Другие барабаны - Лена Элтанг Страница 3
Другие барабаны - Лена Элтанг читать онлайн бесплатно
Не деньги, так политика. Бедняге Фидию было суждено попасть в тюрьму, и он туда попал, находиться там ему было противно, так что он умер довольно быстро.
Если бы в тот день, когда я увидел Лиссабон впервые, кто-то сказал мне, что я буду сидеть в тюрьме, не то за деньги, не то за политику, не то за отрезанные ноги небесной черепахи, я бы только рукой махнул. Мне было четырнадцать, я недавно прочитал «Графа Монте-Кристо» и взахлеб пересказывал его своей сводной сестре.
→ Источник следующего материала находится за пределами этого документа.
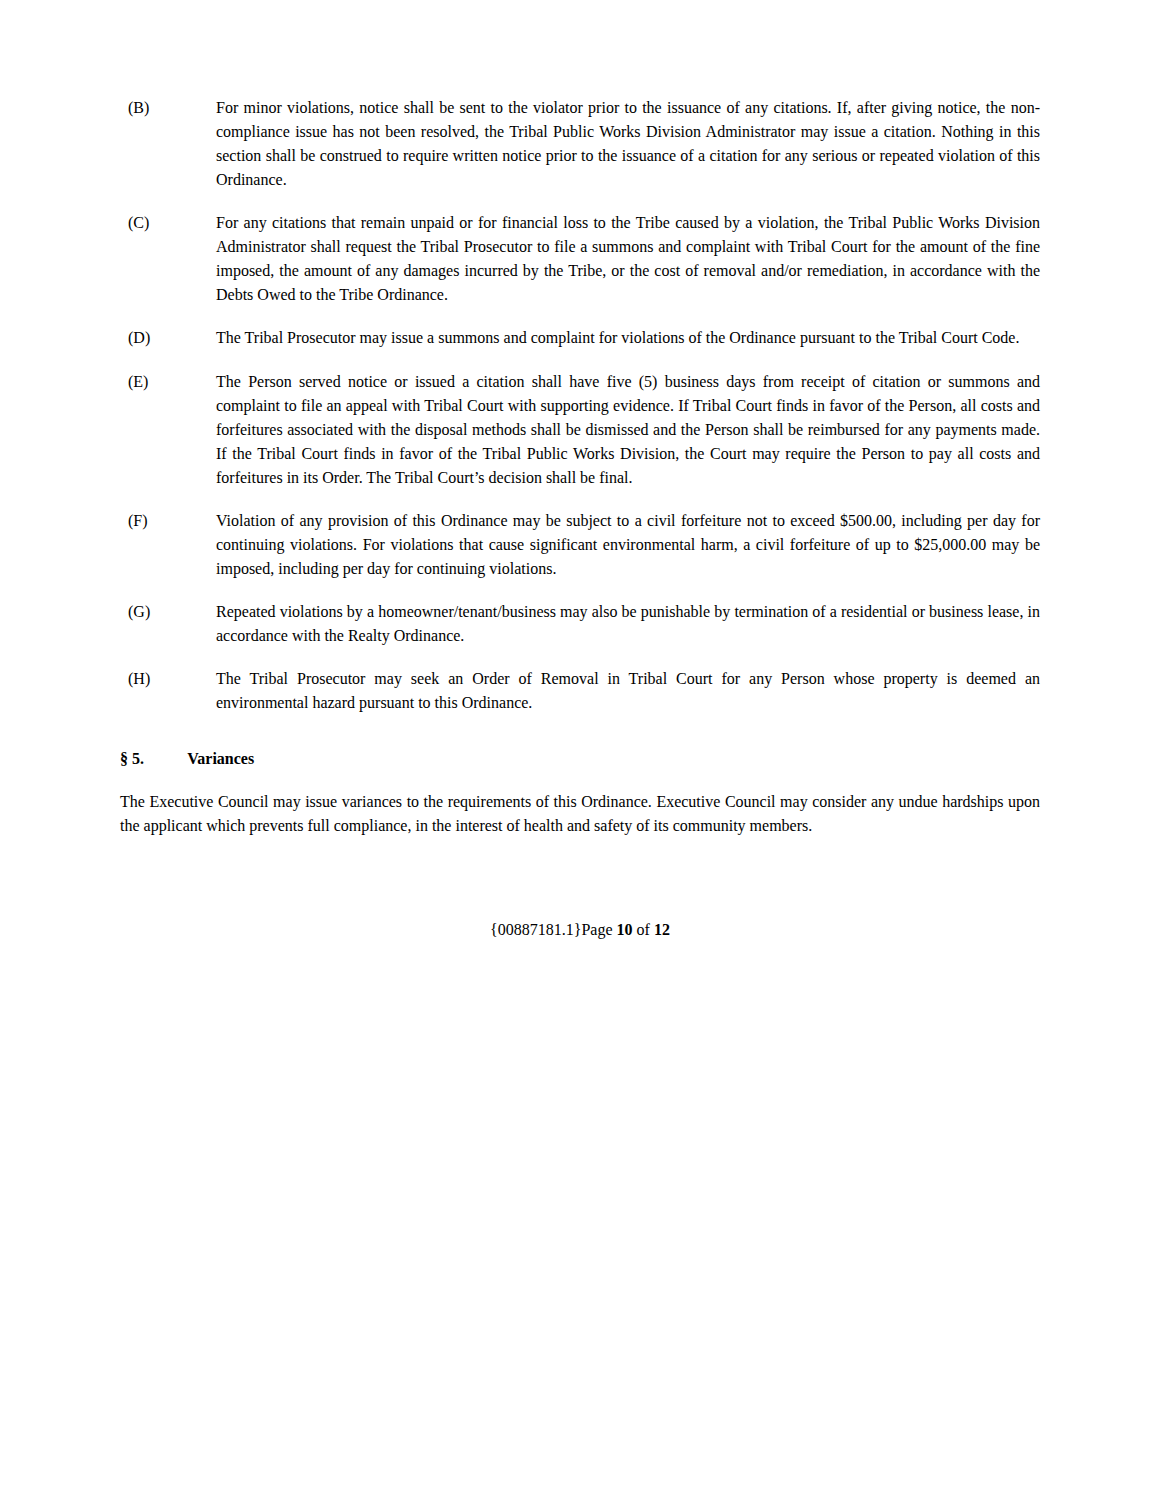(B)
For minor violations, notice shall be sent to the violator prior to the issuance of any citations. If, after giving notice, the non-compliance issue has not been resolved, the Tribal Public Works Division Administrator may issue a citation. Nothing in this section shall be construed to require written notice prior to the issuance of a citation for any serious or repeated violation of this Ordinance.
(C)
For any citations that remain unpaid or for financial loss to the Tribe caused by a violation, the Tribal Public Works Division Administrator shall request the Tribal Prosecutor to file a summons and complaint with Tribal Court for the amount of the fine imposed, the amount of any damages incurred by the Tribe, or the cost of removal and/or remediation, in accordance with the Debts Owed to the Tribe Ordinance.
(D)
The Tribal Prosecutor may issue a summons and complaint for violations of the Ordinance pursuant to the Tribal Court Code.
(E)
The Person served notice or issued a citation shall have five (5) business days from receipt of citation or summons and complaint to file an appeal with Tribal Court with supporting evidence. If Tribal Court finds in favor of the Person, all costs and forfeitures associated with the disposal methods shall be dismissed and the Person shall be reimbursed for any payments made. If the Tribal Court finds in favor of the Tribal Public Works Division, the Court may require the Person to pay all costs and forfeitures in its Order. The Tribal Court’s decision shall be final.
(F)
Violation of any provision of this Ordinance may be subject to a civil forfeiture not to exceed $500.00, including per day for continuing violations. For violations that cause significant environmental harm, a civil forfeiture of up to $25,000.00 may be imposed, including per day for continuing violations.
(G)
Repeated violations by a homeowner/tenant/business may also be punishable by termination of a residential or business lease, in accordance with the Realty Ordinance.
(H)
The Tribal Prosecutor may seek an Order of Removal in Tribal Court for any Person whose property is deemed an environmental hazard pursuant to this Ordinance.
§ 5. Variances
The Executive Council may issue variances to the requirements of this Ordinance. Executive Council may consider any undue hardships upon the applicant which prevents full compliance, in the interest of health and safety of its community members.
{00887181.1}Page 10 of 12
Мы с Агне стояли на террасе и стреляли из ее нового лука с бельевой резинкой вместо тетивы, стараясь попасть в фонтан, а еще лучше — прямо в надменную голову лосося, в сочный оливковый глаз! Я рассказал сестре про наши с Лютасом вильнюсские дела: про бомбы с сухим льдом, который мы выпрашивали у мороженщицы, и про ракеты из селитры и шариков для пинг-понга. Потом, для пущей убедительности, я стянул в чулане резинку и сделал лук. Сестра смеялась и прыгала, а я удивлялся: в первый день она казалась мне взрослой, с этими подкрашенными розовым карандашом губами и протяжной, поучительной манерой произносить слова, я даже подумал, что ей лет шестнадцать, не меньше.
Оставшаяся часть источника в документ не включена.